Volume 4, February 2023
Welcome to the fourth issue of Fieldnotes, CFAR’s CultureLab newsletter on organizational culture.
This fourth issue of Fieldnotes, CFAR CultureLab’s newsletter on culture in organizations, (full PDF version linked here) has us looking back to look ahead. We believe that cultivating the culture your organization wants and needs involves both reflecting back on your history and what has worked in the past and looking ahead to what is changing in the world. Drawing from both perspectives can help you consider how your organization should adapt. So, before we move too far into 2023 and the cultural surprises it might bring, we asked a few CFAR colleagues to reflect and share highlights of cultural resources from last year, ideas, and provocations that helped us think about culture and how it shapes our work.
Julia Mehl appreciated this piece in Forbes, “Most Popular Articles Show Employers More Focused on Workplace Culture,” that found its most widely read articles of 2022 discussed workplace culture, DEI, and belonging—clearly topics on many leaders’ minds. The author, Sheila Callaham shared, “there are five critical factors contributing to workplace culture: Belonging, Contribution, Flexibility, Equity, and Growth Mindset.”
Todd Smith found this Forbes commentary, “Did Covid Kill Company Culture? If so, Can the Downturn Save it?” helpful in reflecting on the many cultural challenges created by Covid. The author Mark Settle asks, believes “the answer is yes and no” – that “pre-Covid cultures have been vastly altered, in some cases beyond recognition,” but that “cultures continually evolve, and new values, beliefs, and attitudes are being established.” It provided a motivating “silver lining” take on how the economic downturn we may be beginning to experience can create a new opportunity for leaders to shape the culture they want for the future.

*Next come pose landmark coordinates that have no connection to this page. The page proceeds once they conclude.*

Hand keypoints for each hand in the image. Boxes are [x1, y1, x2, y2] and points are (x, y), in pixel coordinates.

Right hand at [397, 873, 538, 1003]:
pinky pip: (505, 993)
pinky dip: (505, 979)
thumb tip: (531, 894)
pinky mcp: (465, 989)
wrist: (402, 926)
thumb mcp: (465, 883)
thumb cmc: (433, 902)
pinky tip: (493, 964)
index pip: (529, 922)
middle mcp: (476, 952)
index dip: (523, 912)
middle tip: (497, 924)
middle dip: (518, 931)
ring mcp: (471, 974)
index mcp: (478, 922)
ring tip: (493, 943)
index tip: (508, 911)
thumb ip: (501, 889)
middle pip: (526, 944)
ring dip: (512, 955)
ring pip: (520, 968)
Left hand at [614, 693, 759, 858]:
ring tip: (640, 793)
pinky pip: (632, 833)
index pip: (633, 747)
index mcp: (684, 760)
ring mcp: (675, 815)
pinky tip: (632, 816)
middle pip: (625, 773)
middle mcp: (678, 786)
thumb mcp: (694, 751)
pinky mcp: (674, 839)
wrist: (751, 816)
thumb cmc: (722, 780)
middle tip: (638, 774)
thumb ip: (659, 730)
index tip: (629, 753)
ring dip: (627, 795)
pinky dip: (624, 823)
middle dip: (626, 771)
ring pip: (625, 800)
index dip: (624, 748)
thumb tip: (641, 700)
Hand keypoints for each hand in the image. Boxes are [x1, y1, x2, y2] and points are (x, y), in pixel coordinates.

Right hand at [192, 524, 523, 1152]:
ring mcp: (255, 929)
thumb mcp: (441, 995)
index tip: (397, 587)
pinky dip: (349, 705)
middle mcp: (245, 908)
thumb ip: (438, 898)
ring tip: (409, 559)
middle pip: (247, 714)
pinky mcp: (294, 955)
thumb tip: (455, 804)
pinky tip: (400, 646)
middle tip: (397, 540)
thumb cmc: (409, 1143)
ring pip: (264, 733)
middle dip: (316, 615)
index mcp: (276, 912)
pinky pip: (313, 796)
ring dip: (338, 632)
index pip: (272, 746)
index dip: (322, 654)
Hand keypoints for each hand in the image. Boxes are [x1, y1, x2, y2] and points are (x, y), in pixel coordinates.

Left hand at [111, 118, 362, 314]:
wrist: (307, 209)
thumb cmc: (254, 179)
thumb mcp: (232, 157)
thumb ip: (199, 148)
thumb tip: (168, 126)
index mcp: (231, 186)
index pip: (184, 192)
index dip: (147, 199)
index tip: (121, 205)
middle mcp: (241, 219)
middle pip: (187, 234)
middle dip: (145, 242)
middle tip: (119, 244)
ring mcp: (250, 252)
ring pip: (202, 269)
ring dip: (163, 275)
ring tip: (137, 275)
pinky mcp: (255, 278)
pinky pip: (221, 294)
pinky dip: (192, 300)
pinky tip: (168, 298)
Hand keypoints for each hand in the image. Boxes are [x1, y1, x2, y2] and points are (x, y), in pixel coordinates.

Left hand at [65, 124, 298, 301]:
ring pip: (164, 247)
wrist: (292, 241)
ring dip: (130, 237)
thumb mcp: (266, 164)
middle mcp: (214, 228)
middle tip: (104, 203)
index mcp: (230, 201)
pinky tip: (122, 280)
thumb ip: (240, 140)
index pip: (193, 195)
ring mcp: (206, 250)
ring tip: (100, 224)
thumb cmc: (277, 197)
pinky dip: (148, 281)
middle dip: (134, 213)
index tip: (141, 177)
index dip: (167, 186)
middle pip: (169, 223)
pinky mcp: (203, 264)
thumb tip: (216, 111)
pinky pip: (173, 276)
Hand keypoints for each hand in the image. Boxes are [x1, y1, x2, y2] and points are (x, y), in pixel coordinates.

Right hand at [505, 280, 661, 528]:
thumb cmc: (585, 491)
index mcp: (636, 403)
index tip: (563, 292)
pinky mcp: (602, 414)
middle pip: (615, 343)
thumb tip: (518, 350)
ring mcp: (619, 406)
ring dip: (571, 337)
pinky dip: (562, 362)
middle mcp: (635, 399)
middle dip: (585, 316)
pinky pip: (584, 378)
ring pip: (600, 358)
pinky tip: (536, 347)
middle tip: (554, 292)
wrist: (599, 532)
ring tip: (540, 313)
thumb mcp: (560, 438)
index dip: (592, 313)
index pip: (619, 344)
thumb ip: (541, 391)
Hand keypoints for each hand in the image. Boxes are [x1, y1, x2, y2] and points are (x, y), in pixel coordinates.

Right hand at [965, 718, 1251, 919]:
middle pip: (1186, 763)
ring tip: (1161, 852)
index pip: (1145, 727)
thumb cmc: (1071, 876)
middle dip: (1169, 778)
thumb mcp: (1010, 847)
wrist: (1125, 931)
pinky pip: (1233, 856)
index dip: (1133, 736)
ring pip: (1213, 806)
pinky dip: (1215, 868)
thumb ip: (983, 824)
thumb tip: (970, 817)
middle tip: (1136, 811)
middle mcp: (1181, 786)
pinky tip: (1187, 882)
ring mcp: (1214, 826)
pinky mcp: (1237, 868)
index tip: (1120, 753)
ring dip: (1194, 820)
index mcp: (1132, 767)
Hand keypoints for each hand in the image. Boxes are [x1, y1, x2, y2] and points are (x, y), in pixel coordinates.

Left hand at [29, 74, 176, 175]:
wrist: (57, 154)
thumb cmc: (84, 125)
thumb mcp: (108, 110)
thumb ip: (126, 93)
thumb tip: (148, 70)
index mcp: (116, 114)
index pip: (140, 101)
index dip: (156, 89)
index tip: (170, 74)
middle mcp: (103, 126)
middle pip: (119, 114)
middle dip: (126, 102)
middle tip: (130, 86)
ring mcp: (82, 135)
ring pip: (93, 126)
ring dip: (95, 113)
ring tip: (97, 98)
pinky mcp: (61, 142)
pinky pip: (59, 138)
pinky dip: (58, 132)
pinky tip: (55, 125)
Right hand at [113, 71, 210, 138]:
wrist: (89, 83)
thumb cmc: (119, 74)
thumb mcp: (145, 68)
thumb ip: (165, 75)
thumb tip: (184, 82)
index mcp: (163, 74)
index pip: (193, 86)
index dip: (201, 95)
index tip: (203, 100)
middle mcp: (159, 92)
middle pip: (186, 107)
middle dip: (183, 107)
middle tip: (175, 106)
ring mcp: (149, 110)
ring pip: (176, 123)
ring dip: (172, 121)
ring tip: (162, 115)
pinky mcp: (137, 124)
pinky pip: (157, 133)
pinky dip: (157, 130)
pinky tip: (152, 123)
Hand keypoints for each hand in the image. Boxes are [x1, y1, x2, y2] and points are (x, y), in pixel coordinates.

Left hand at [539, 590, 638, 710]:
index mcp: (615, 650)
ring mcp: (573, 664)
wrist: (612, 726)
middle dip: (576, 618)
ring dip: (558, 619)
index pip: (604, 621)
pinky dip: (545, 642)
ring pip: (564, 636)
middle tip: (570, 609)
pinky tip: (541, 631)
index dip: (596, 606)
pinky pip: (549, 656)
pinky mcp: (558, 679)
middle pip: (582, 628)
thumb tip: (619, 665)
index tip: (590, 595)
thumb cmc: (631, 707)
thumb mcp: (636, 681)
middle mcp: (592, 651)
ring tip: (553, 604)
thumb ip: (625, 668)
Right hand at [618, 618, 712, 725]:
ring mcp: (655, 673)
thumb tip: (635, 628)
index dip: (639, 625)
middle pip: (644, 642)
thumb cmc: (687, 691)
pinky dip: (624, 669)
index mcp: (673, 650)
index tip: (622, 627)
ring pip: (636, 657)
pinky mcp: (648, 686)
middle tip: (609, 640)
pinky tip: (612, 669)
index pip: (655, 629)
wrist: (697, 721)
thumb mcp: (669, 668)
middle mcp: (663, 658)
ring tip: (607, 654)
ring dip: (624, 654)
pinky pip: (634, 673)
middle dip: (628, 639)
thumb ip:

“Cultures continue to evolve over time in response to changes in company leadership, business strategies, financial success or failure, business expansion or contradiction, and a host of other factors.” — Mark Settle
We know that culture can be cultivated by both feedback and attention to what people do best, and that a focus on individuals’ strengths increases performance. Debbie Bing enjoyed reading this article from Harvard Business Review, “Notes of Appreciation Can Boost Individual and Team Morale,” which considers the approach of writing notes that acknowledge employees and the impact they have. As a leader, it is important to know the strengths of your colleagues—it can all start with a simple but intentional note of appreciation!
Our colleague Jason Praderelli was taken by two pieces about unionization—one in the gaming industry (Unions and Video Games)—and one in healthcare (Medical Residents Unionize Over Pay, Working Conditions). He found this interesting as it highlights workers driven by passion, who feel that their employers use that passion against them by allowing work conditions to deteriorate and pay to remain below market rates, and are now mobilizing formally as unions to improve their working conditions. Imagine the cultural effects of a workplace where workers feel neglected and undervalued.
Lauren Howard enjoyed Harvard Business Review’s piece, “Revitalizing Culture in the World of Hybrid Work,” which focused on approaching hybrid work as an opportunity to build culture differently, rather than viewing it as a disruption to the workplace cultural experience—particularly, emphasizing the value of connectedness through emotional proximity and shifting from “corporate culture” to fostering microcultures.
Sara Miller-Paul recently read “Move Beyond Hiring for Culture Fit,” from Gallup. The headline is a bit of a misnomer, but she appreciated the crux of the article—a shift in the framework for thinking about new hires. Instead of asking “would they fit the culture?” the question becomes “would they add to the culture?” The author also brings a helpful RDEI lens to the issue, which is often overlooked in this context.
This New York Times piece, “The Digital Workplace Is Designed to Bring You Down” about the work of Cal Newport was a great reminder for Barry Dornfeld of the importance of deep focus in our work and the need to resist the frazzle brought on by what Newport calls “the hyperactive hive mind” that continually pulls us away from richer thinking and work. Our managers read Newport’s book “Deep Work: Rules for Focused Success in a Distracted World (Grand Central, 2016) and resonated with his call for tactics for finding focus in this distracted world.
Hidden Brain, with host Shankar Vedantam, is Jennifer Tomasik’s favorite podcast. It explores the unconscious patterns that drive human behavior and questions that lie at the heart of our complex and changing world. She finds each episode fascinating and draws connections to her work with leaders in healthcare organizations. This particular episode, How to Keep Conflict From Spiraling, asks the question: What if we stop trying to eliminate conflict and instead ask how can we do conflict better? In a healthcare environment fraught with burnout and uncertainty, conflict frequently rears its head. This episode provides ways to harness the productive energy of conflict.
And we want to end this issue by honoring Edgar Schein and conveying our appreciation of his life’s work. As a scholar and practitioner who pioneered thinking in organizational culture, Schein has deeply influenced CFAR’s work on culture. Schein wrote several important books and articles on culture and culture change, psychological safety, and humility. He died in January at the age of 94, leaving a lasting legacy in the field.